What’s your opinion on some people’s view that it’s better to earn more when you are young so you can give more when you are older?
“I think it makes sense to build a strong nest egg when you’re young before you begin giving to charity since you always need to look out for number one and because of the effect of compounding interest but that it’s all relative. Even the compounding interest is mitigated by inflation. I started the CSOP when I was 29 years old, but in reality I had the plans in the back of my mind for it when I was just a 19-year-old college kid who was playing $5 sit-and-go tournaments in class, watching Rounders, dreaming of going pro, and running a $10 rebuy fundraiser tournament as the Vice President of The College of New Jersey’s chapter of Habitat for Humanity.
“I had some minor success online during college. My pro career took off when I was 21 in the casinos of Atlantic City, and I can even remember discussing the idea of running charity poker tournaments with Jack Effel when I was 21 or 22, and he was still running $300 WSOPC events in AC. I wanted to make sure that I had at least a decent nest egg before I started the CSOP. I began to feel like I was ready financially and ready for the time commitment when I was around 25. I started putting serious thought into it, but Black Friday turned my world on its side, and once I made the decision to move outside the country to be able to continue playing online poker I knew I would have to put the idea of running charity poker tournaments on the back burner. Since I’m likely to settle down and have kids in the coming years, I believe I started the CSOP at the perfect time in my life, and, as Anne Frank put it, “No one ever became poor by giving.”

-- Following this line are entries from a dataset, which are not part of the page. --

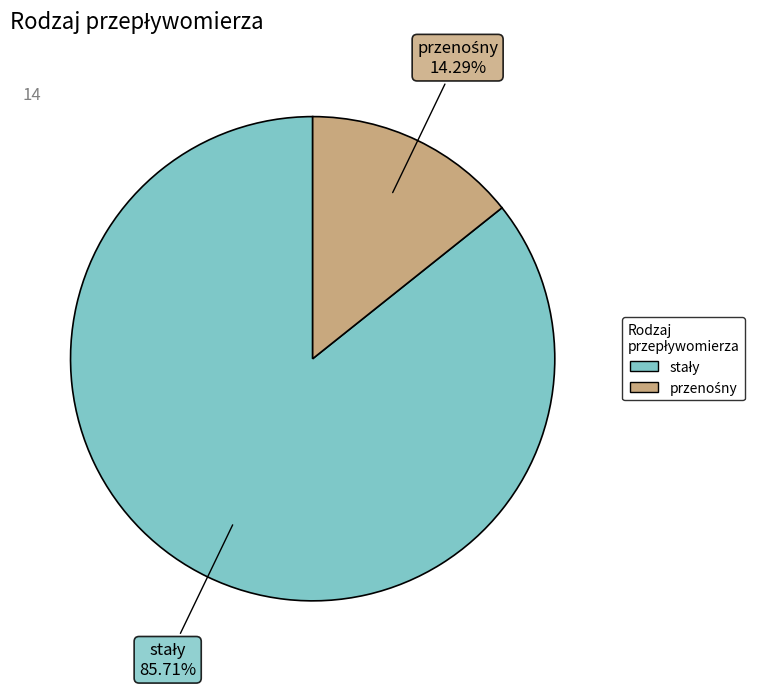

Is there any slice that represents more than half of the pie?

Yes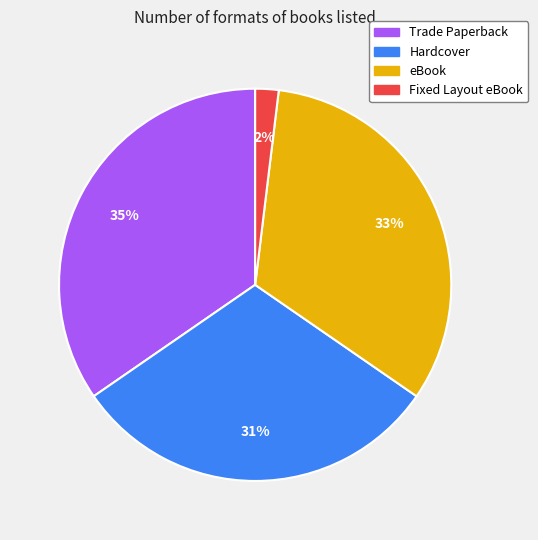

Is it true that Trade Paperback is 20% of the pie?

False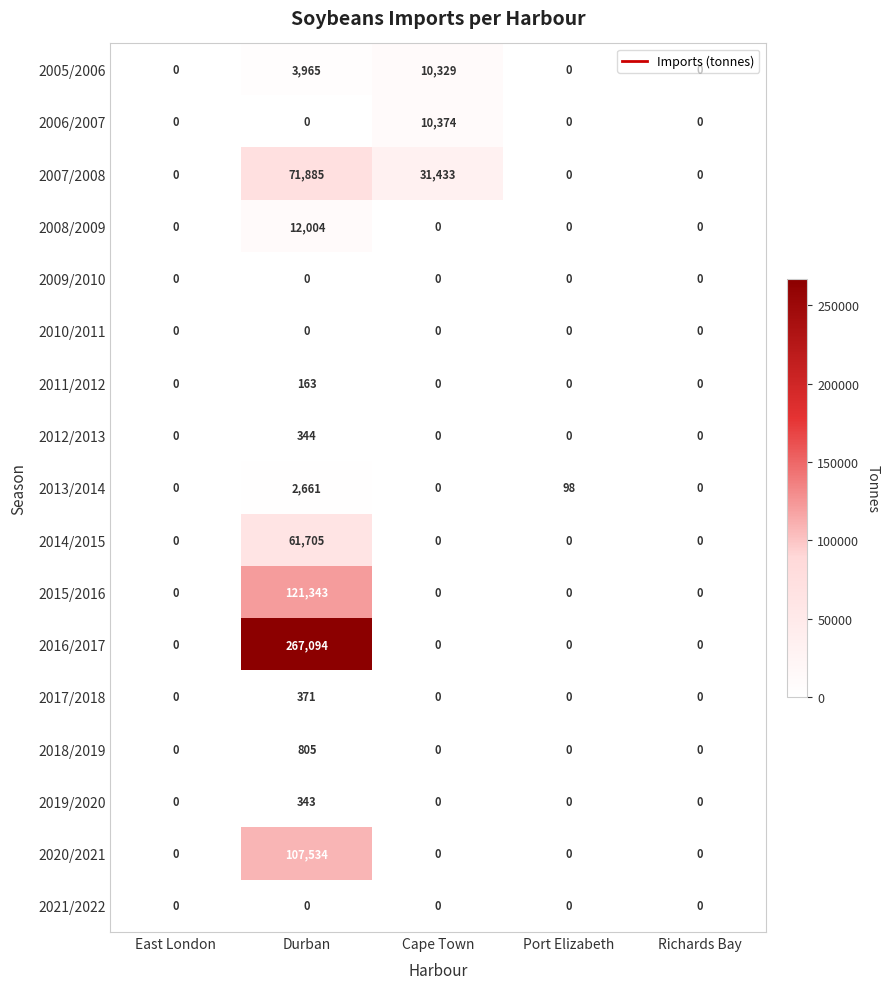

What value does the 2017/2018 series have at Durban, to the nearest 50?

350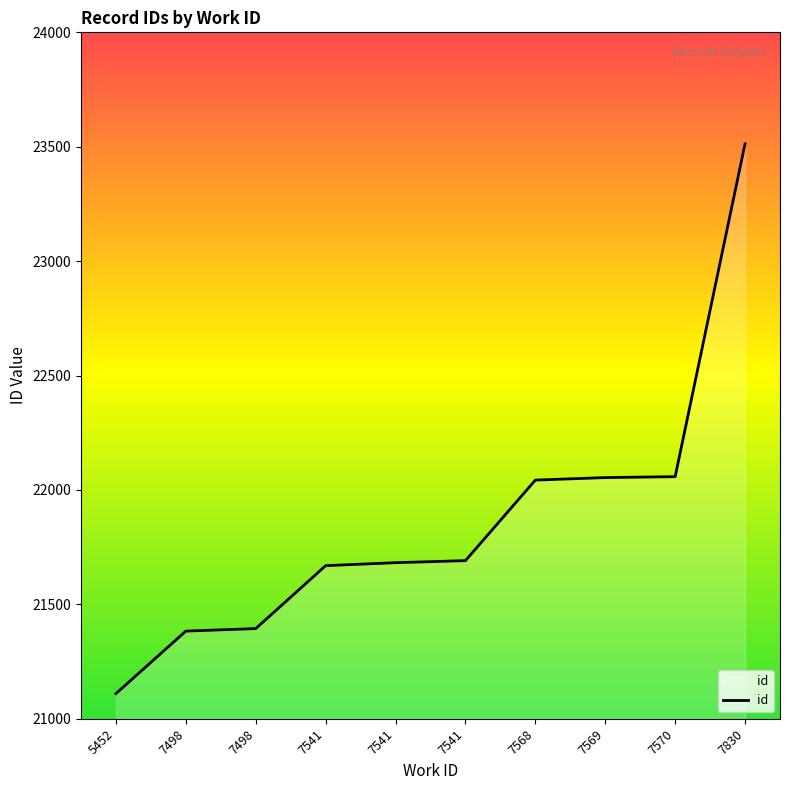

Is it true that the value at 7830 is 23513?

True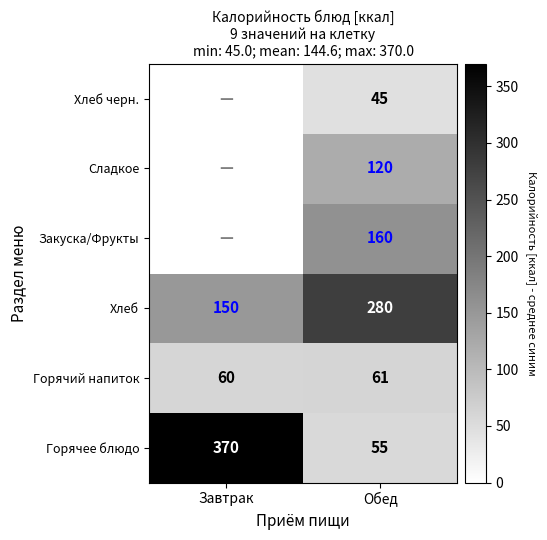

What is the spread (max minus min) of values at Обед?

235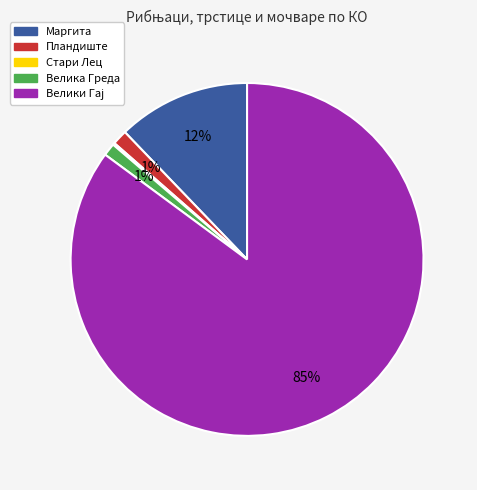

The Пландиште slice represents 11% of the pie. True or false?

False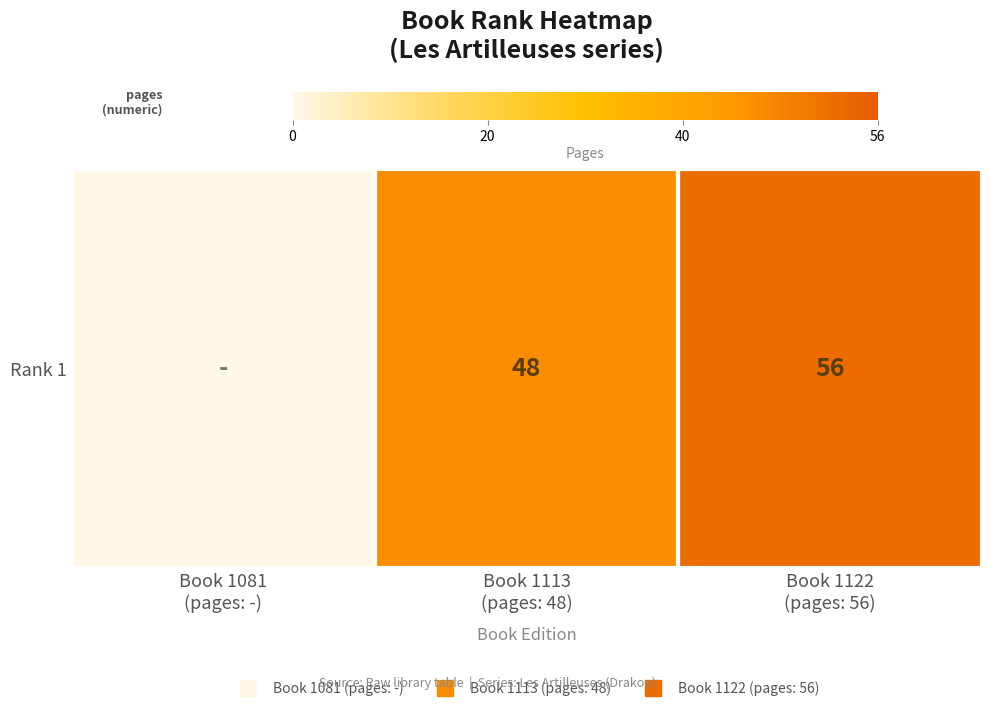

The chart shows a value of 48 at Book 1113
(pages: 48). True or false?

True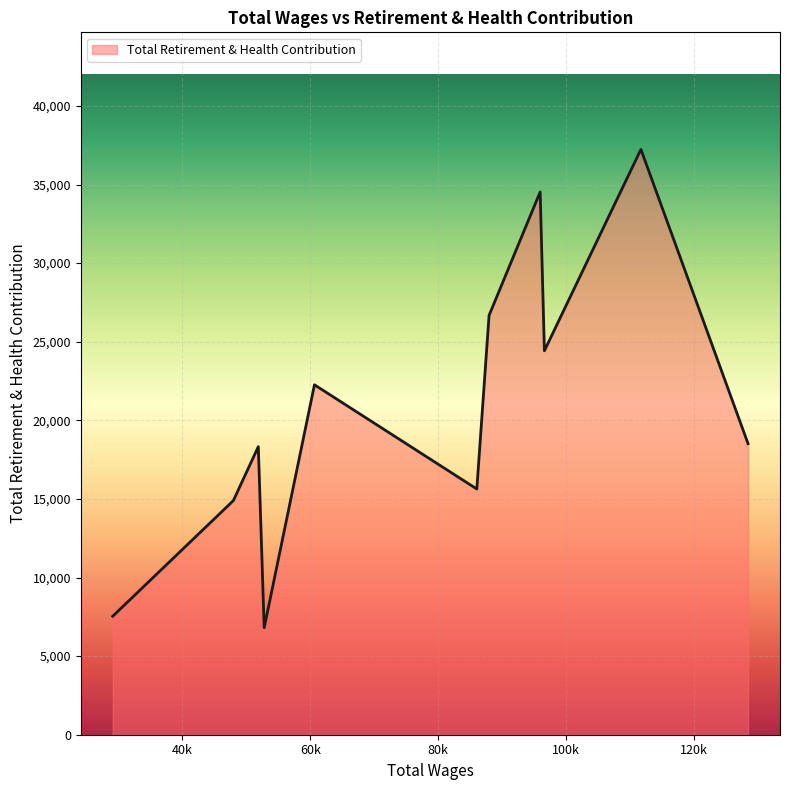

What is the smallest value displayed?

6802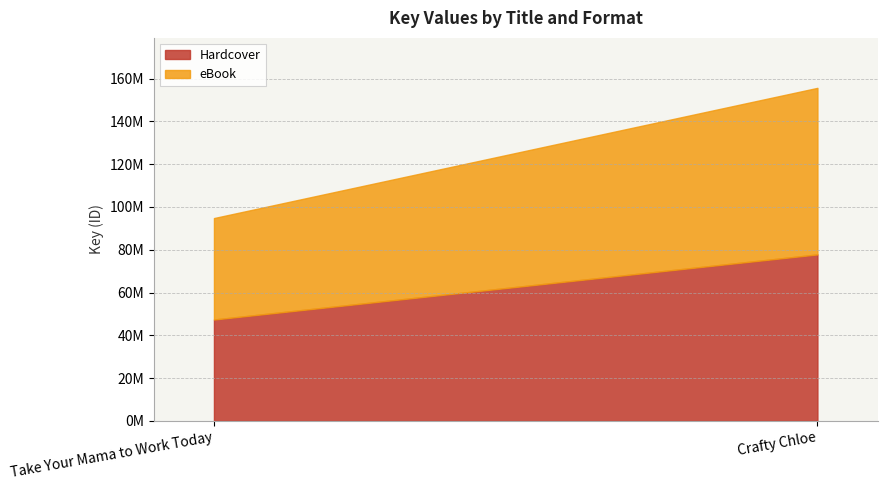

What position from the right is Take Your Mama to Work Today?

2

“For me, the type of charity I wanted to start required me to be hands-on and to be travelling a lot so it made sense for me to get the ball rolling while I was still relatively young and before I’ve fully settled down.
“I also don’t think people should look at this as an either-or decision. I’m putting a significant portion of my earnings into the CSOP, but not so much that it prevents me from doing my fair share of saving, investing, and retirement planning. I look forward to the day that I’ve become so rich that I can afford to put huge sums of money into other charities I’d like to start and/or support, but I’m also glad that I’m able to help some people on a smaller scale with CSOP in the mean time.”
What does the future hold for CSOP?
“I want to continue to grow our events as I seek out more worthy charitable initiatives to support and am starting to look toward effective giving. I look forward to adding a couple more stops to our annual tour and already have been in talks with two properties I think would do a great job of hosting out events. I can’t wait to find a marketing wizard with a true passion for charity who wants to see this thing grow as much as I do. Most of all I truly hope that, as we continue to grow, we don’t lose the amazing vibe we have amongst the players and celebrities who show up. I can honestly say that some of the best times I’ve ever had and by far the most fun I ever have playing poker is at our events, and I have proudly listened to recreational players tell me the same. There was a point during the last CSOP event at Seminole Hard Rock in Hollywood, FL — our first event to draw over 200 entries — that I tweeted out my honest thought: The CSOP has officially taken on a life of its own. At that moment I felt like the CSOP was no longer something I was struggling to pull together and figure out how to run and that it had become far bigger than myself. I may be the ‘face’ of the CSOP, but I say, “we” when I speak about the organization not only because of the team of people helping me behind the scenes, but all of the players and celebrities who have come out, supported, and made this thing into what it is.”